The treatment of a slipped lumbar disc compressing the nerves, which should be referred to as a slipped vertebra, is usually recommended by an experienced physician, based on the patient’s imaging, as well as the clinical presentation. In some patients, the slipped disc can be manually repositioned, i.e., the compression of the nerve may be improved after non-surgical repositioning with the help of an experienced doctor, lumbar support immobilization or postural adjustment, and bed rest for a period of time. However, because it is prone to recurrence, long-term postural adjustments and a combination of medication are needed.
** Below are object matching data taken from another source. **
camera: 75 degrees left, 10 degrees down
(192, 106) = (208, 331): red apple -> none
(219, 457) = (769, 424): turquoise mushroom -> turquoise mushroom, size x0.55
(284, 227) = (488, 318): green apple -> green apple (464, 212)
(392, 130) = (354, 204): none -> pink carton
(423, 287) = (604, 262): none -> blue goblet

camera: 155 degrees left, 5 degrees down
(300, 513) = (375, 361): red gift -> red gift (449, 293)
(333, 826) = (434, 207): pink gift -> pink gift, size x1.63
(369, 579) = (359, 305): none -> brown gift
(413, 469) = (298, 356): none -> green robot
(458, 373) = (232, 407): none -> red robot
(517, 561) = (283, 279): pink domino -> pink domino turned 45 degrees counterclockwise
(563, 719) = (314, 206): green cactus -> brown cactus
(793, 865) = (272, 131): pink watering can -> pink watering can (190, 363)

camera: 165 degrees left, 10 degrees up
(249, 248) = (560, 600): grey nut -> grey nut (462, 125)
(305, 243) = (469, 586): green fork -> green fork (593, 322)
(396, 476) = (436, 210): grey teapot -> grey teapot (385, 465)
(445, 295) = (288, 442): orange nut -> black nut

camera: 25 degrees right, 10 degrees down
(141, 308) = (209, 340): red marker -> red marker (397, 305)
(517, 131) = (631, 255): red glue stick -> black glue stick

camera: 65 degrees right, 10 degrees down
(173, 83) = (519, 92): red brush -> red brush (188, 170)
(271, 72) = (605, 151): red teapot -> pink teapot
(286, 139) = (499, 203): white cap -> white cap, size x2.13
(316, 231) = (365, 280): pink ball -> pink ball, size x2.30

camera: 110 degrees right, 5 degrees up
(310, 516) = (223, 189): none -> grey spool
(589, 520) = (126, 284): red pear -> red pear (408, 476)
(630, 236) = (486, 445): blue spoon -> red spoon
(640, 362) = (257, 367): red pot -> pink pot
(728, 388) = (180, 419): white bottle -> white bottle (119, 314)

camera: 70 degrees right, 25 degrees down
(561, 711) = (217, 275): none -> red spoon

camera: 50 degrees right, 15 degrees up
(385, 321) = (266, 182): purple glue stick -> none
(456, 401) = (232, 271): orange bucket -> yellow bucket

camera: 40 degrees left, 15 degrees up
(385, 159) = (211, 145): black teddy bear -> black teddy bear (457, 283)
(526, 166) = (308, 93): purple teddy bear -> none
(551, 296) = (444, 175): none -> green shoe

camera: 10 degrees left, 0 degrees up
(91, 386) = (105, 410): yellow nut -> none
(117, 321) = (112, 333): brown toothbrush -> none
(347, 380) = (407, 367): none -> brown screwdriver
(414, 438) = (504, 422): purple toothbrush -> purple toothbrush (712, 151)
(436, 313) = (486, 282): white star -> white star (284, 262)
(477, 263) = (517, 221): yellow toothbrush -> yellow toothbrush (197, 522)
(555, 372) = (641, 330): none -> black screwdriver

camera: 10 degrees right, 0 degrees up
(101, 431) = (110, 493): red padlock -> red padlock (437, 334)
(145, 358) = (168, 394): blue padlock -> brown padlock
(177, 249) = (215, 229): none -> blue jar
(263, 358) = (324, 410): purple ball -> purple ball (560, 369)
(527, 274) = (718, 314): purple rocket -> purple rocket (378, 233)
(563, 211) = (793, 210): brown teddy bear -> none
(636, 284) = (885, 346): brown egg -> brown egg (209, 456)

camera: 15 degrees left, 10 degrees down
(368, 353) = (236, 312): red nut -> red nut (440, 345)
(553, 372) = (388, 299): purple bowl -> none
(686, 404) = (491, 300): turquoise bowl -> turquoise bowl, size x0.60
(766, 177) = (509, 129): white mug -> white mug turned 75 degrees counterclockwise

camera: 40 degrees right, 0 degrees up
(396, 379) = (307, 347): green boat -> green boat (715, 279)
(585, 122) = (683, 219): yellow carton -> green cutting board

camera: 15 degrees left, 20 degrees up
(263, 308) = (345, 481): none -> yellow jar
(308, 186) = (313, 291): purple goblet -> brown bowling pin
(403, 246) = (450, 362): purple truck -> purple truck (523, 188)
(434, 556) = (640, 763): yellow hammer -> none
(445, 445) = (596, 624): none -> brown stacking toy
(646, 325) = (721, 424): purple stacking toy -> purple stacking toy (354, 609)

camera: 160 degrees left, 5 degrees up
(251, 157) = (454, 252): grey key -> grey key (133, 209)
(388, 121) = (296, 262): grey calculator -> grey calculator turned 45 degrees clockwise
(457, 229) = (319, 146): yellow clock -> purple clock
In some patients, the vertebral body slips out of the vertebral body, causing spinal canal stenosis, and may also be accompanied by disc herniation, in which case incision and restoration of internal fixation is recommended. In addition to decompression of the spinal canal, after the incision, on the operating table, the doctor will perform the repositioning of the vertebral body slipped, after the repositioning may also need to be placed in the artificial intervertebral disc, or the addition of a nail rod fixation, in order to be able to completely cure the slipped, so that the slipped will not recur. To summarize, in order to treat a slip in the lumbar spine that is pressing on a nerve, it is important to determine which type of slip is present to determine if the slip requires surgery or if it can be treated through manipulative repositioning by an experienced surgeon in conjunction with conservative treatment. If it is determined that better results cannot be achieved through manipulation and conservative treatment, then surgical repositioning with incision and immobilization should be considered as a treatment option. In fact, it is to reset the slipped vertebra and then fuse it with the lower vertebra to achieve fundamental treatment.